Specifying the Optimization Problem

 The Optimization package commands recognize optimization problems specified in three forms: algebraic form, operator form, and Matrix form.  The Optimization/InputForms help page provides a summary of all three forms and links to more information.
 While the algebraic and operator forms are easier to use, the Matrix form is most similar to the internal representation used by the solvers.  Problems entered in algebraic and operator form are automatically converted to Vectors and Matrices.  When Matrix form is used, Vectors and Matrices that do not have appropriate datatype and storage formats are converted to formats with the required properties.  To avoid unnecessary conversions, it is recommended that all Vectors and Matrices be constructed with $\mathrm{datatype}=\mathrm{float}$.  Some commands impose additional requirements on the input data and these requirements are described on the associated help pages.
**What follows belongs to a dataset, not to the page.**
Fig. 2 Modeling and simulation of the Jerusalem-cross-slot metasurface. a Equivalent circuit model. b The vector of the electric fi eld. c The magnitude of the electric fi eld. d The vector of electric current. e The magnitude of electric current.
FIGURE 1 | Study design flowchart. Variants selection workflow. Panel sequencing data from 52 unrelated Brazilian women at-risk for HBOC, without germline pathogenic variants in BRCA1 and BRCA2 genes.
The Floating-Point Environment

 The Optimization package solvers rely on a built-in library of optimization routines provided by the Numerical Algorithms Group (NAG). This library performs its computation in floating-point.
 The solvers used by the Optimization package will choose either the hardware floating-point environment or the arbitrary-precision software floating-point environment to perform the computations.  To maximize efficiency, the solvers attempt to use hardware floats whenever possible. Software floats are used only when the environment variable UseHardwareFloats is set to 'false', or when UseHardwareFloats is 'deduced' and Digits is greater than the value of $\mathrm{evalhf}\left(\mathrm{Digits}\right)$.
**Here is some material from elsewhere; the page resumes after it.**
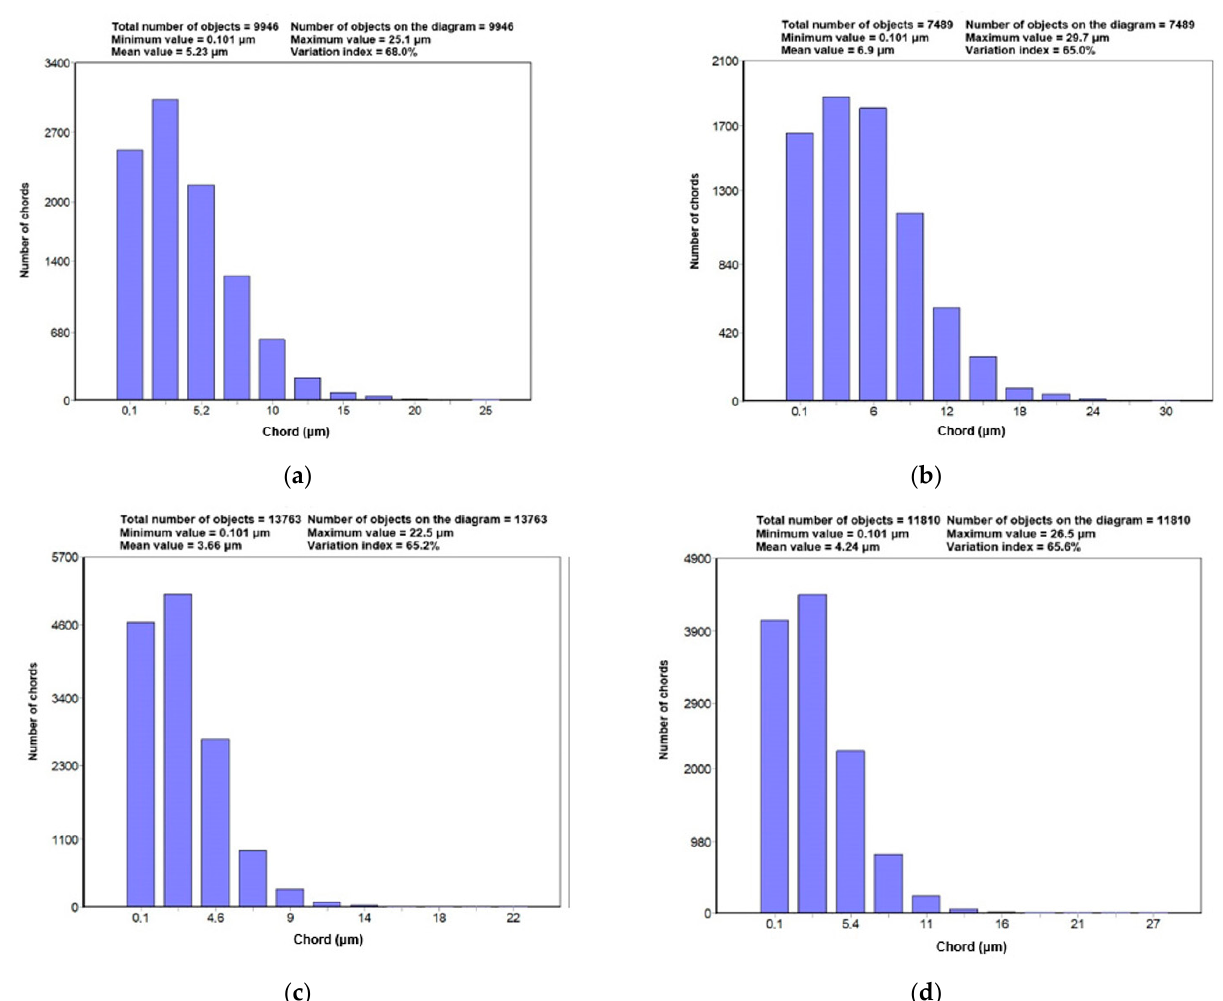
Figure 8. Diagrams of statistical distributions of chord lengths intersecting WC grains in particular tips: ( a ) Longwall 1 tip, ( b ) Road 1 tip, ( c ) Longwall 2 tip, ( d ) Road 2 tip.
Working with the evalhf Command

 Nonlinear objective functions and constraints require additional care to ensure that the hardware floating-point environment can be used. (See the previous section, The Floating-Point Environment.)  These functions are stored internally as procedures in a format similar to that described in the Optimization/MatrixForm help page.  The procedures accept Vector parameters as input and return computed results using Vector or Matrix output parameters.  When nonlinear objective functions and constraints are provided in algebraic or operator form, they are converted to the internal form.
 By default, Maple evaluates the procedure calls using the evalhf command. Procedures that contain any Maple constructs not supported by evalhf are evaluated using the slower evalf command. For more information on evalhf construct support, see the evalhf and evalhf/procedure help pages. To see messages indicating whether evalhf or evalf is being used, set infolevel[Optimization] to 2 or higher.
 Operator form procedures are not evaluated by evalhf. It is recommended that you do not use operator form input unless ease-of-use is more important than efficiency.

Providing Derivatives

 Most of the internal solvers for nonlinear problems work more efficiently when derivatives of the objective function and the constraints are available.  In some cases, a lack of derivative information can cause the solver to not find a solution.  See Optimization/Methods for more information about the methods used by the solvers and the derivative information that is required.
 When the problem is provided in algebraic or operator form, the solvers attempt to automatically compute gradients and Jacobian matrices, using diff for problems in algebraic form or codegen[GRADIENT] and codegen[JACOBIAN] for problems in operator form.
 When the problem is provided in Matrix form, it is not possible for Maple to automatically determine derivative information. It is highly recommended that users provide this information using the available options. (For more information on options, see the Optimization/Options help page.) Using algebraic form with automatically computed derivatives often achieves better performance than Matrix form without derivative information.  However, Matrix form input with derivative information is always the most efficient approach.